* _Exercise details_: Only the lines from the one containing "a code cell" through the last line below should be written out, exactly and with both ends kept.

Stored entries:

* * * * *

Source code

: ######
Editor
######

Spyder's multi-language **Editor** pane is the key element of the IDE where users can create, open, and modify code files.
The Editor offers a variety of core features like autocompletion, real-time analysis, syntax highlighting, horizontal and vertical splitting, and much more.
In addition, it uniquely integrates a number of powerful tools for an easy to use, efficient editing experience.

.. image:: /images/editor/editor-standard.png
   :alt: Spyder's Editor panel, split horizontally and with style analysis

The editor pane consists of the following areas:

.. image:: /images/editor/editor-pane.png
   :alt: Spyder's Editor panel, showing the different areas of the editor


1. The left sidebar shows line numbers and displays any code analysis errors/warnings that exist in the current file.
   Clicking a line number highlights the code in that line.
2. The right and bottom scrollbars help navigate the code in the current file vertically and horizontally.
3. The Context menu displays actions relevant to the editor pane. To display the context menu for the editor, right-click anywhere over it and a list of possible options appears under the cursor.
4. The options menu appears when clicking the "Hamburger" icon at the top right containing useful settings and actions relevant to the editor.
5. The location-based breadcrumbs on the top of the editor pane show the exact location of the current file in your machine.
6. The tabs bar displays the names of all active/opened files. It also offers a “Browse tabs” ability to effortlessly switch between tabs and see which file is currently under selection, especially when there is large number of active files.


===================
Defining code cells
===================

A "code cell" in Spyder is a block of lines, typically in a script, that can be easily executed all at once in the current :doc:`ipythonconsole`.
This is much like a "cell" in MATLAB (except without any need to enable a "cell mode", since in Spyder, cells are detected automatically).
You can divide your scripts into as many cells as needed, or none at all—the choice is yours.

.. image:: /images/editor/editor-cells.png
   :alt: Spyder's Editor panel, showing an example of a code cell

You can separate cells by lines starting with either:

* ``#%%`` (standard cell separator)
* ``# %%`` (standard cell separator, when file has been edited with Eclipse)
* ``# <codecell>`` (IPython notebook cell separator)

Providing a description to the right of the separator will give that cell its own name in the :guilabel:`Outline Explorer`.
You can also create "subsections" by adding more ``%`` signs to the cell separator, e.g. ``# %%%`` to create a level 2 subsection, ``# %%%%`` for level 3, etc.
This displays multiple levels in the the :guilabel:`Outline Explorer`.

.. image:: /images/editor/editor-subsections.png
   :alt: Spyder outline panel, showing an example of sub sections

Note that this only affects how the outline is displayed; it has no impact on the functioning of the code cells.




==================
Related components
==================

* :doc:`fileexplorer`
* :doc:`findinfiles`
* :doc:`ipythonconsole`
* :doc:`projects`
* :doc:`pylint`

* * * * *

* _Solution to the exercise_:
   :alt: Spyder's Editor panel, showing an example of a code cell

You can separate cells by lines starting with either:

* ``#%%`` (standard cell separator)
* ``# %%`` (standard cell separator, when file has been edited with Eclipse)
* ``# <codecell>`` (IPython notebook cell separator)

Providing a description to the right of the separator will give that cell its own name in the :guilabel:`Outline Explorer`.
You can also create "subsections" by adding more ``%`` signs to the cell separator, e.g. ``# %%%`` to create a level 2 subsection, ``# %%%%`` for level 3, etc.
This displays multiple levels in the the :guilabel:`Outline Explorer`.

.. image:: /images/editor/editor-subsections.png
   :alt: Spyder outline panel, showing an example of sub sections

Note that this only affects how the outline is displayed; it has no impact on the functioning of the code cells.




==================
Related components
==================

* :doc:`fileexplorer`
* :doc:`findinfiles`
* :doc:`ipythonconsole`
* :doc:`projects`
* :doc:`pylint`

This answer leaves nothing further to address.